Jean-Pierre Lacombe-Saint-Michel
From Wikipedia, the free encyclopedia

Divisional-General Jean-Pierre Lacombe-Saint-Michel (5 March 1751 – 27 January 1812) was a French Army officer who served in the French Revolutionary and Napoleonic Wars.[1] He appeared as a character in Les Géorgiques by the novelist Claude Simon, his direct descendant.[2] During the French Revolution, Lacombe-Saint-Michel protected the father of Honoré de Balzac.[3]
Starting as an artillery cadet in 1765, Jean-Pierre Lacombe-Saint-Michel became a second lieutenant in the Toul regiment in 1767, gunnery captain in 1779, and mortar captain in 1786. Pierre Choderlos de Laclos was his captain-major at this time. In 1789, he took part in the storming of the Bastille, but as marshal de Broglie did not have confidence in him he was sent back to Tarn, where he was elected to an administrative post.[2] In 1782 he married Marie Anne d’Hasselaër, by whom he had a son. His first wife died in January 1790.[2]
He was first a member of the military committee of the Assembly, and was then re-elected as a deputy to the National. Convention.[1] He was sent to Savoy, together with Thomas-Augustin de Gasparin and Edmond Louis Alexis Dubois-Crancé to dismiss General Anne-Pierre, marquis de Montesquiou-Fézensac. On his return, he voted for the death of the king (though later in 1793 he remarried, to Marie Micoud, a courageous woman who had tried to save the king from the guillotine and had been imprisoned at the beginning of the year).[2][1]
Lacombe-Saint-Michel was then sent to Corsica, where he arrived on 6 April 1793 and defeated Pasquale Paoli at the Battle of Farinole on 15 November.[4] Wounded in the battle, Lacombe-Saint-Michel was promoted to brigadier general on 17 November. He was part of the Army of the North when Maximilien Robespierre fell from power. On 31 July 1793, Lacombe-Saint-Michel wrote to the Committee of Public Safety: "By attacking the treacherous coalition that I will search out Robespierre’s accomplices."[2] In February 1794, British forces invaded Corsica, besieging Bastia on 4 April. Lacombe-Saint-Michel, who commanded the Bastia garrison, slipped past the British on 12 May and made his way to France to inform the National Convention of the invasion's progress; the town fell ten days later. On his return to Paris in February 1795, he became a member of the Committee himself.[1]

■ The data ■
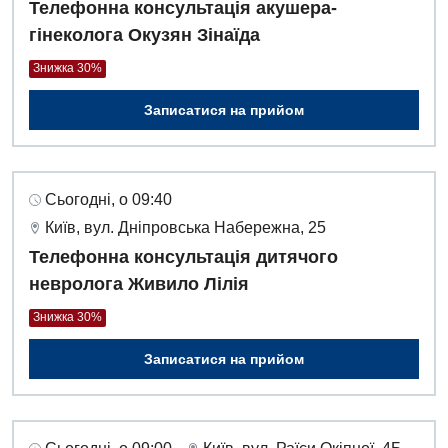
Телефонна консультація акушера-
гінеколога Окузян Зінаїда
Знижка 30%
Записатися на прийом
Сьогодні, о 09:40
Київ, вул. Дніпровська Набережна, 25
Телефонна консультація дитячого
невролога Живило Лілія
Знижка 30%
Записатися на прийом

■ Your task ■
According to the article on Jean-Pierre Lacombe-Saint-Michel, whom did he marry in 1782?

■ Solution to this exercise ■
Marie Anne d’Hasselaër